Closed code-fool closed 3 months ago
Hi @code-fool, I was not able to reproduce the issue you are seeing with the latest release of rocprof in ROCm 6.2. The parameters used in my test were the following.
# Perf counters group 1
pmc: MemUnitStalled,TCC_MISS[0]
# Filter by dispatches range, GPU index and kernel names
# supported range formats: "3:9", "3:", "3"
range: 0:1
gpu: 0
kernel: matrixTranspose
I then compiled and ran the MatrixTranpose sample with profiling using rocprof -i input.txt ./MatrixTranspose
. After completion, input.csv
resulted in the following:
Index,KernelName,gpu-id,queue-id,queue-index,pid,tid,grd,wgr,lds,scr,arch_vgpr,accum_vgpr,sgpr,wave_size,sig,obj,MemUnitStalled,TCC_MISS[0]
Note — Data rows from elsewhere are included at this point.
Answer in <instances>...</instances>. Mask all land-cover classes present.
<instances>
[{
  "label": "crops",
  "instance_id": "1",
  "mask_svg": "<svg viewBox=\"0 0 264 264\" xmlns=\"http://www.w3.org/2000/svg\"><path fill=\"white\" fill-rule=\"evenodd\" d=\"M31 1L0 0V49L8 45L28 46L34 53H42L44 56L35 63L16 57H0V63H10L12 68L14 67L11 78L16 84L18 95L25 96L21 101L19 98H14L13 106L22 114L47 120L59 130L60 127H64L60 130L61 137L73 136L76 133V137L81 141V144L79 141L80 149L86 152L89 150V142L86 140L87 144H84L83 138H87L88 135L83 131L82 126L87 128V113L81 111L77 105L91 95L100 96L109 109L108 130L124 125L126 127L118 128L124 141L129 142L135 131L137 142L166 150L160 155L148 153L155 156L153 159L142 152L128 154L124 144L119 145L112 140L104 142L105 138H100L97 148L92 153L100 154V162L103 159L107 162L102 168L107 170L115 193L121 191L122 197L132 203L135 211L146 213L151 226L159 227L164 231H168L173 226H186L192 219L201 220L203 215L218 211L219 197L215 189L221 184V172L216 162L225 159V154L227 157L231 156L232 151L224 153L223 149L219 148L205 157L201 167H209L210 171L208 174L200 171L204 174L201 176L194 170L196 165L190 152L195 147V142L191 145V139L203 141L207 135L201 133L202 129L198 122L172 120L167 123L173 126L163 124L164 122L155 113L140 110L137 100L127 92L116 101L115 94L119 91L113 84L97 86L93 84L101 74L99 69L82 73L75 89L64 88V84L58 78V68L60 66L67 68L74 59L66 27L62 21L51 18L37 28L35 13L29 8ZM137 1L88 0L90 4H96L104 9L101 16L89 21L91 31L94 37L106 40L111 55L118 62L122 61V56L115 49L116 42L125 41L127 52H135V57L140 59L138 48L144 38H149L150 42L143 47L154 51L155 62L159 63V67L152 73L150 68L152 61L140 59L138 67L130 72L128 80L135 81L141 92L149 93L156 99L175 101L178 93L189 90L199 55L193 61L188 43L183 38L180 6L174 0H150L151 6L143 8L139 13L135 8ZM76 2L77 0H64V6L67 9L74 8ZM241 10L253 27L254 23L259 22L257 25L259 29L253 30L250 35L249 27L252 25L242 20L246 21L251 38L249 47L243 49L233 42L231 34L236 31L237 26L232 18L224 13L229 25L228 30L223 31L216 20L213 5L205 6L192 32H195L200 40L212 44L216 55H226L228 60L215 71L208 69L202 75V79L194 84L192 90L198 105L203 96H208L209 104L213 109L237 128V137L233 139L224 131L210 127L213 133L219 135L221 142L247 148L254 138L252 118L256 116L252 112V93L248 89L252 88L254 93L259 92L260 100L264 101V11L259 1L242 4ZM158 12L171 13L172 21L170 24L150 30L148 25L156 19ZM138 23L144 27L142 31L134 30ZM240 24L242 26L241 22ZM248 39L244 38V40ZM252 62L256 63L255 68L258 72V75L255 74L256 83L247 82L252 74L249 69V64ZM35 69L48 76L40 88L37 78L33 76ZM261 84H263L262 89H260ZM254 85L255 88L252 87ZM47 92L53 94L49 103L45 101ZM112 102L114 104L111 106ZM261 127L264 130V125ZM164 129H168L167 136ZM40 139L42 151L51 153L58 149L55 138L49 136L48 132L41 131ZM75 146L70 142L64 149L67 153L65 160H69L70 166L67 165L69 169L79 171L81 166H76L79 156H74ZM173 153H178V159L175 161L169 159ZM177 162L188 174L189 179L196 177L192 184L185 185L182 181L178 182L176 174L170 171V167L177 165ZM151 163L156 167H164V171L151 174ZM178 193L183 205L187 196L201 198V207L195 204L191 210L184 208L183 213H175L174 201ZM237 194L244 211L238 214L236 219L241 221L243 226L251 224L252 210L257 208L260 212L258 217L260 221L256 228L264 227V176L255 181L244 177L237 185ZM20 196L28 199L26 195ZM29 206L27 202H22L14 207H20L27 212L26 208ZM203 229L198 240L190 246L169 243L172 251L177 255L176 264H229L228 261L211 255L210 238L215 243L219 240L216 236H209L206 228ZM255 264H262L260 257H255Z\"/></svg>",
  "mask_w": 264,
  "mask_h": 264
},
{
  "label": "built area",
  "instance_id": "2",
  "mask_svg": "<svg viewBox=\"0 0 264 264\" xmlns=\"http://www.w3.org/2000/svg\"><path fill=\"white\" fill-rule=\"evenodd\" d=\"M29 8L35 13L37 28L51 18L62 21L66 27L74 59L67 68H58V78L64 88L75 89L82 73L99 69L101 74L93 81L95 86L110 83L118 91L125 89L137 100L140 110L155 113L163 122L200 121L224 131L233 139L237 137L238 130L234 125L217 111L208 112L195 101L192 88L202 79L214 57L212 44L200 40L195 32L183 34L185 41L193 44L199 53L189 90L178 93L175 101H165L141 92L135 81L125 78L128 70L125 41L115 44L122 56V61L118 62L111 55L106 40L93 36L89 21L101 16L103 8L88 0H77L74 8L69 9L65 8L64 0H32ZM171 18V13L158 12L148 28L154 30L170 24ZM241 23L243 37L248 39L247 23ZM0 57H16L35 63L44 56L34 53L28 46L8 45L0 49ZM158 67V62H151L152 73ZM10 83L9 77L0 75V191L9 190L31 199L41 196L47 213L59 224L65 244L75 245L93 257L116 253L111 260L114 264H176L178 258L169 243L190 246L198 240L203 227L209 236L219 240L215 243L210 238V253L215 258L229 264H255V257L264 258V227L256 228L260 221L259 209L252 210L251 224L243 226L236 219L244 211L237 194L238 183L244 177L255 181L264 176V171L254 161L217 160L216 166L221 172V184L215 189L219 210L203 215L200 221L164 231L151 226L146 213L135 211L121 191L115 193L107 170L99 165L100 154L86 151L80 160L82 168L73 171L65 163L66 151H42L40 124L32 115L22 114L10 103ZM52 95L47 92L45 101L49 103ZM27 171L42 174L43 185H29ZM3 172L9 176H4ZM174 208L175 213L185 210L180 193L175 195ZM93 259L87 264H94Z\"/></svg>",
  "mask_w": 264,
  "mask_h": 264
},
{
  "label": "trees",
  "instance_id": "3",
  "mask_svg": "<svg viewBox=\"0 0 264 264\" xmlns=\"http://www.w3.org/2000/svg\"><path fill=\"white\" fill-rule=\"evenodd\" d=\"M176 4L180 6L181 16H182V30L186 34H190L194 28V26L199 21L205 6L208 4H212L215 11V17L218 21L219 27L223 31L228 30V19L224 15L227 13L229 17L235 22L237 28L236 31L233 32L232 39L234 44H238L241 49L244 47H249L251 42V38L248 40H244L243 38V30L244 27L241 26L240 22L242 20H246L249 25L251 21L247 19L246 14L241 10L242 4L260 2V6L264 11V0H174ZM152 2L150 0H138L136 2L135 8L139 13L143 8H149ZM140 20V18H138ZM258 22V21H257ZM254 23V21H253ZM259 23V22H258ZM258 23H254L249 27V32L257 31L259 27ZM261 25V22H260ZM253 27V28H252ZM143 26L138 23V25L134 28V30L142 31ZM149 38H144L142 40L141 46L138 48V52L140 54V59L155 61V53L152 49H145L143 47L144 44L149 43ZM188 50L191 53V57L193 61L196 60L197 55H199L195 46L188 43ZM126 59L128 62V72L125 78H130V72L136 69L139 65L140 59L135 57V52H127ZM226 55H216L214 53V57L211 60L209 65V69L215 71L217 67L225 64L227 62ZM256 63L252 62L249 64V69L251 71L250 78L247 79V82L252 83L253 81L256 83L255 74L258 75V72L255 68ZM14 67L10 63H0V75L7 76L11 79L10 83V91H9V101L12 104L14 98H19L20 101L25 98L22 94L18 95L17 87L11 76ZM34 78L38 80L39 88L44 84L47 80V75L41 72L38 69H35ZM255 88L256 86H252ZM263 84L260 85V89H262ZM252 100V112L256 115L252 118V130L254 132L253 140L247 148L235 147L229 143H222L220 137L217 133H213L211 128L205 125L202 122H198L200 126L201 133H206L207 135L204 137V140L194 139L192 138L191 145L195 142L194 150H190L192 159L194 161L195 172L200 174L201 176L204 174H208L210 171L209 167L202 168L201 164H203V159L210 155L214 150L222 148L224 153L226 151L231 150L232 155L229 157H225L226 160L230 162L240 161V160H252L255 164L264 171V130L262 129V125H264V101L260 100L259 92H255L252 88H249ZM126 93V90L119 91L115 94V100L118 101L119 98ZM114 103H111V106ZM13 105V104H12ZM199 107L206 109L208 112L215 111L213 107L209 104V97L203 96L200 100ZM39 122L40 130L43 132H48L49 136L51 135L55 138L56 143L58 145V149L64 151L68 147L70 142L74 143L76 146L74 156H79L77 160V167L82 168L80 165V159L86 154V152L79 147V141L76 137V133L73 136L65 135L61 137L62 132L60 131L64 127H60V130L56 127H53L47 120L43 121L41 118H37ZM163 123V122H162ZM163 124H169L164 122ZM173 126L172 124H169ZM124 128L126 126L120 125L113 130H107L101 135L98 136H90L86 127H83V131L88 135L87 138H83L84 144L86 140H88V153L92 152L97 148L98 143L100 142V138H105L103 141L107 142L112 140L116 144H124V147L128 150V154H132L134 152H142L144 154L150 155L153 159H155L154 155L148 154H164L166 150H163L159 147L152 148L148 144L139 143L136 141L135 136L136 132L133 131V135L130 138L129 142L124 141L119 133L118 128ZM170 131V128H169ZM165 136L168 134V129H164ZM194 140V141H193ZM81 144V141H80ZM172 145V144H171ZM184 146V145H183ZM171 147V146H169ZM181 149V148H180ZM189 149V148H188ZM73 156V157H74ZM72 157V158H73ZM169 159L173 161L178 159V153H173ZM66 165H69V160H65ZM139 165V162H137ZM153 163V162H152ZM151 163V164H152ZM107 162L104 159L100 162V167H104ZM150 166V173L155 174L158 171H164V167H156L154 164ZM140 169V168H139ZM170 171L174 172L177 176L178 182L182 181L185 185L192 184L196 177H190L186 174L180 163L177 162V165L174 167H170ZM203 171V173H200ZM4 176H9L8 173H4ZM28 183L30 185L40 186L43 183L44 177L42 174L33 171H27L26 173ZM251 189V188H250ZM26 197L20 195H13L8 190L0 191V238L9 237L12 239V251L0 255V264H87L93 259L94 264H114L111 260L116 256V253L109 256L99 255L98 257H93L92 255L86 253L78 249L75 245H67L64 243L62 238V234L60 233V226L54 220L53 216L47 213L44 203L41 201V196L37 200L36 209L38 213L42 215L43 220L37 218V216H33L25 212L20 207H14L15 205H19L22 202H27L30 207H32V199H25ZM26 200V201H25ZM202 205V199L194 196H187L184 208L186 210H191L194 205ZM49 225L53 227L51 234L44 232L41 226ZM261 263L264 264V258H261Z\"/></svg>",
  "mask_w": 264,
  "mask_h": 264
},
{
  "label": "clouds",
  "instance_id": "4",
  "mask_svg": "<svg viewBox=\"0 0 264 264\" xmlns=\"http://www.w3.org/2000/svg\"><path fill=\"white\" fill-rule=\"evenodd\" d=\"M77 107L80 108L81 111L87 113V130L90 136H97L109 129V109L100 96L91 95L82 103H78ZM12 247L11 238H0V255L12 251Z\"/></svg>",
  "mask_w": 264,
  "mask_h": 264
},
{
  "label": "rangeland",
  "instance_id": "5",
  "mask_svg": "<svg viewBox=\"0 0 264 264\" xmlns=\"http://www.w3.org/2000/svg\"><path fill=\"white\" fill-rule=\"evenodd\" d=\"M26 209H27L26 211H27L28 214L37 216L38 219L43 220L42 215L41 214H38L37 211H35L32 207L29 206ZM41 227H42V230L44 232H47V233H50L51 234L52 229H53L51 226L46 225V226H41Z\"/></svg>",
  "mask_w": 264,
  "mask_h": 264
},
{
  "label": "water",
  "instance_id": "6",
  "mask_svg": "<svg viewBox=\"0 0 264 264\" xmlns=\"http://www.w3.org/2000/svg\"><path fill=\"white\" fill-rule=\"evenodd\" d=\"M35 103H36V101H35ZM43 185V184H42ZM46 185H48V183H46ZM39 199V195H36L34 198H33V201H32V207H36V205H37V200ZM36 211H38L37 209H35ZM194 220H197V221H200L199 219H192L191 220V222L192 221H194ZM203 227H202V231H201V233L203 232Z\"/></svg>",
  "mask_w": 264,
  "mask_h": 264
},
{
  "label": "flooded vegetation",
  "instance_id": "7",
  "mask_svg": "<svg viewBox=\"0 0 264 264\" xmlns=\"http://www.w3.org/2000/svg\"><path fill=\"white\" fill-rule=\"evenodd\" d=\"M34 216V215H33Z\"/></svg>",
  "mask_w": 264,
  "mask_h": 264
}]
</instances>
0,"matrixTranspose(float*, float*, int) [clone .kd]",2,0,1,1231427,1231427,1048576,16,0,0,8,8,16,64,0x0,0x705afa684880,0.0000000000,0
I will close out this ticket. If you are still encountering this issue after following the steps above, please comment your findings and I will re-open this ticket. Thanks!
i can not get the result like this picture say